Problem #4 – “The asymmetry of information - with the public being handed the purchasing power, but told nothing (other than perhaps the most rudimentary cost data) to enable them to assess the value of alternative choices. How do we make those choices more informed?”

If, as I suspect, we are moving into an era where public services become market driven we need to recognise that markets only operate well when there is good quality information about the elements of that market, that is widely available on a timely basis. So for a public service market to operate effectively, we would need:
                 1.    The research and analysis skills that underpin other markets to turn their attention to ours. We would need the lens they used to be one that examines long-term value creation not short-term financial strength. Beyond that the skills and techniques they use would be largely similar.

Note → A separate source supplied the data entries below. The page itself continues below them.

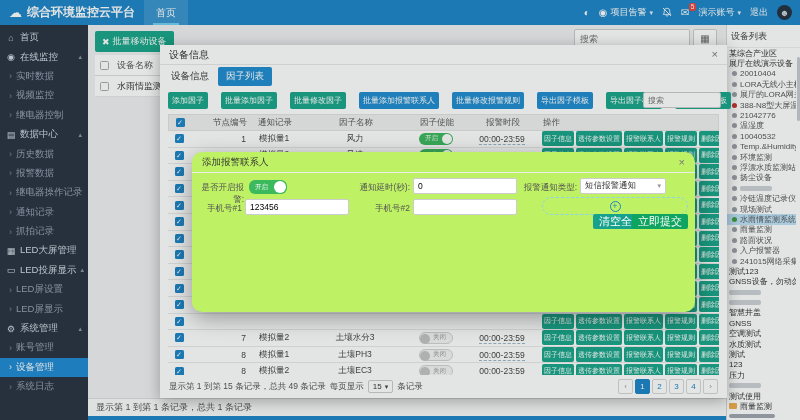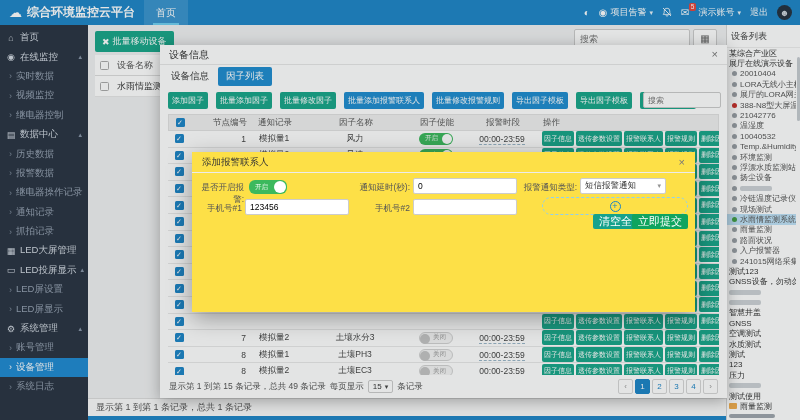"添加因子" .dlg-actions { gap: 8px -> 13px }
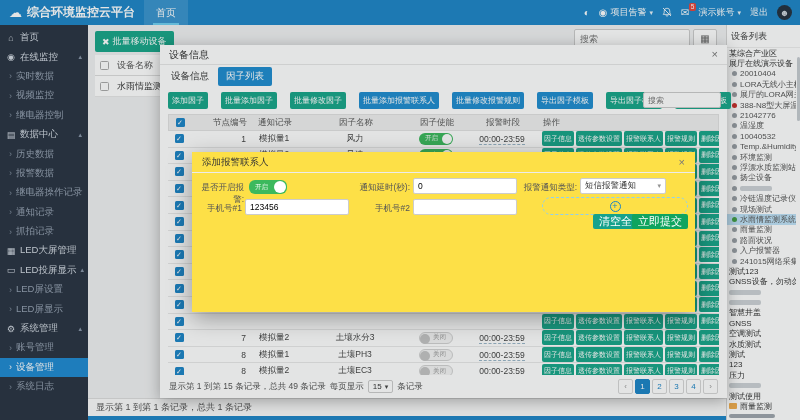"添加报警联系人" .modal { background: #fde047 -> #bef264; border-radius: 0 -> 10px }
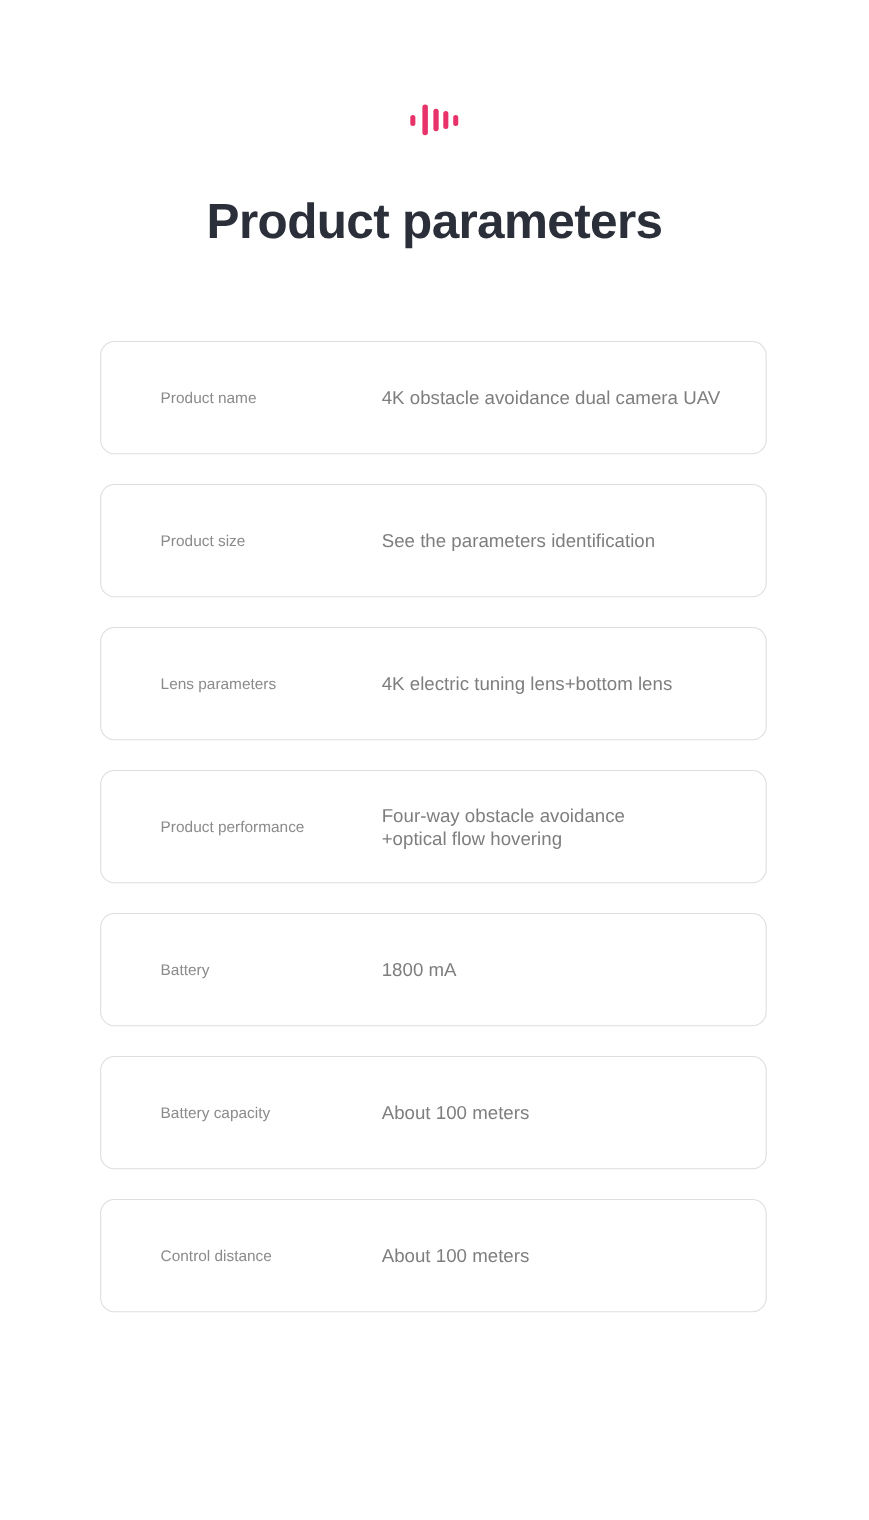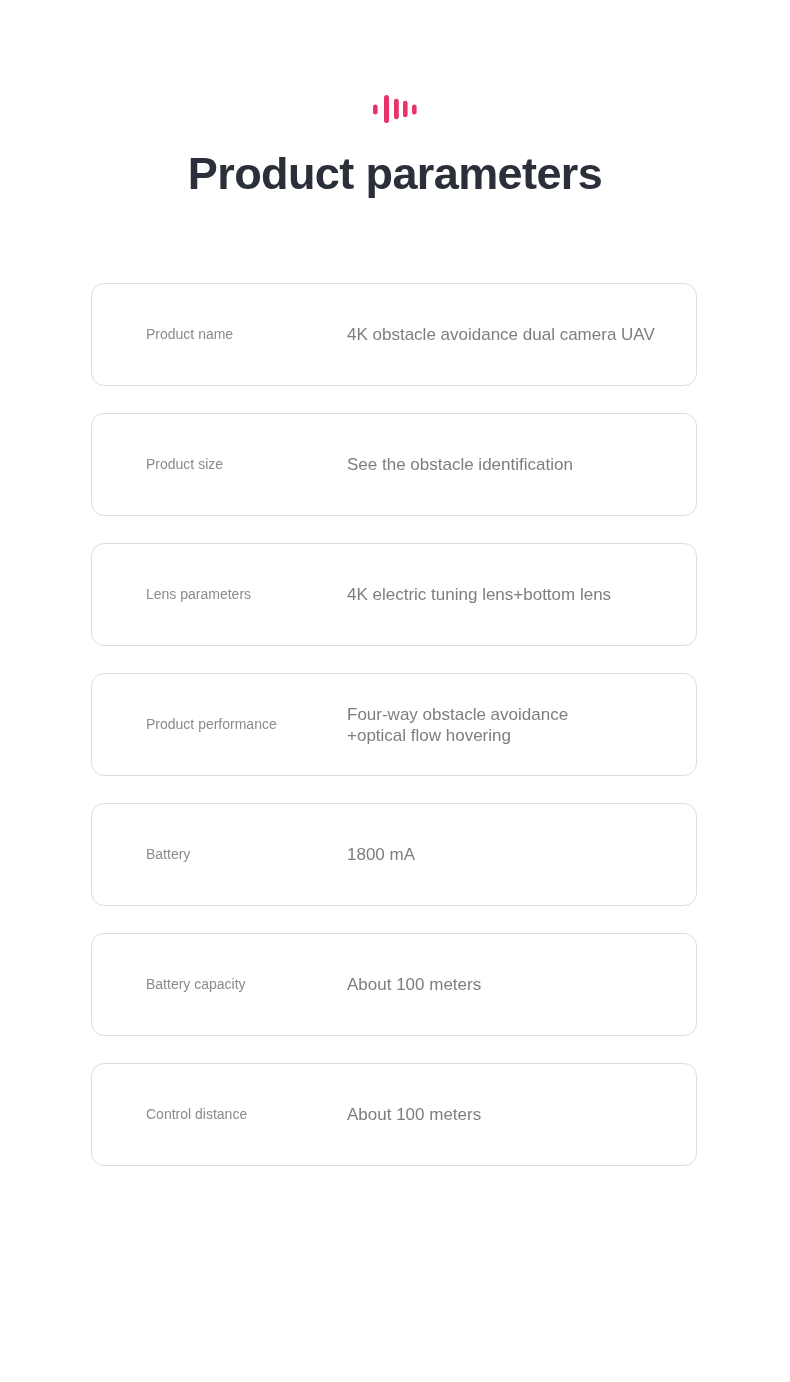"Product parameters" .page-title { margin-top: 24px -> 51px }
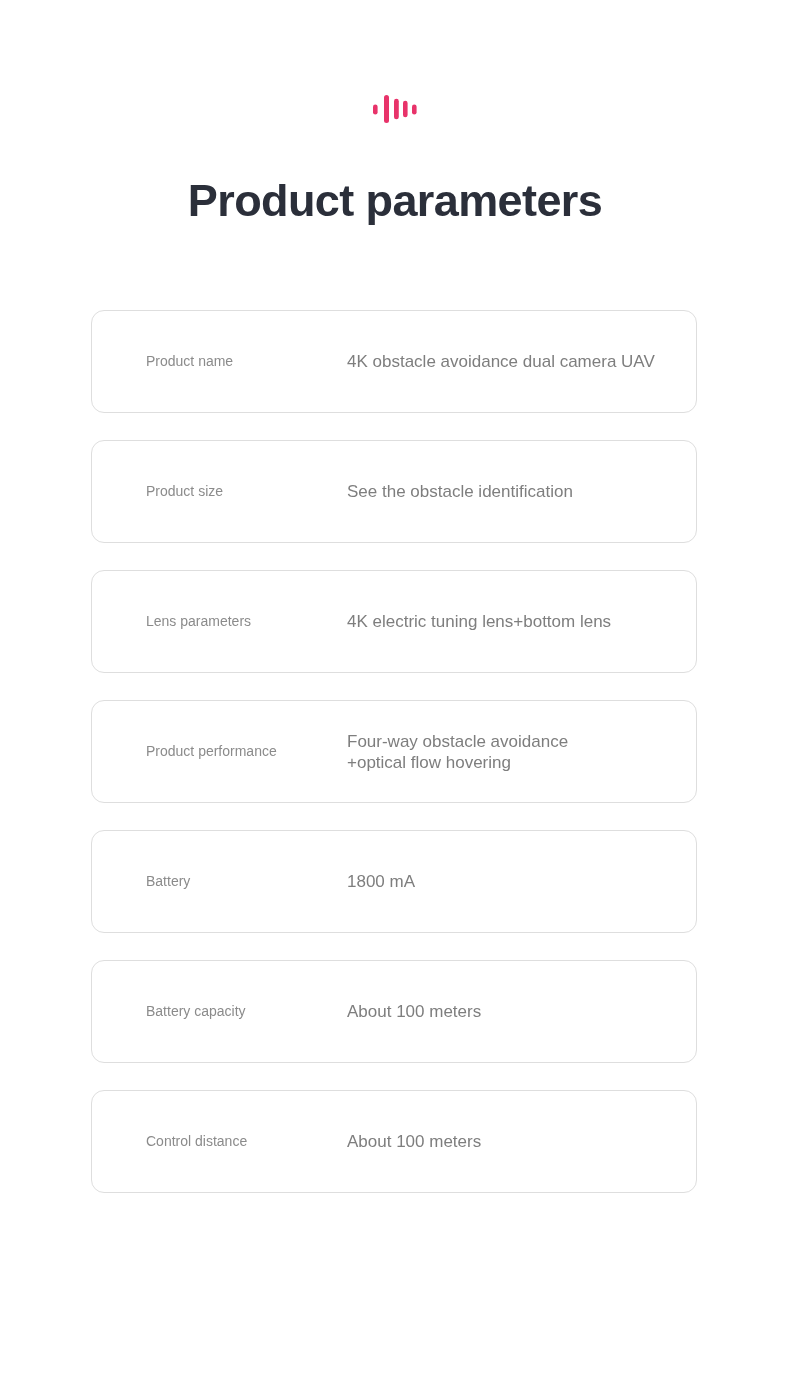"See the obstacle identification" div.spec-value { text: obstacle -> parameters }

               2.     Wide and rapid dissemination of the research findings through a strong and reliable linkage between the research analysts and those with the purchasing power – whether that is the purchasing public, or commissioners mediating on their behalf – so that the research really does influence purchasing decisions, rather than sit on a shelf somewhere.
              3.     Most of all – an issue I, and others, have repeatedly highlighted - we need an agreed method of calculating social return, so that the relative benefits of types of social value can properly be compared.

I’ve been wondering about the potential meaning behind the limited (well, non-existent actually) response to my challenge to provide your thoughts and answers to these issues last week. I know some people out there read it and I guess many of those readers really care about this topic. It can't surely be much of a strategy to deal with what is surely coming to watch and wait and hope it won't do too much damage. Is it in the "too hard" pile? Or as a housing sector, do we think these things don't really matter to us?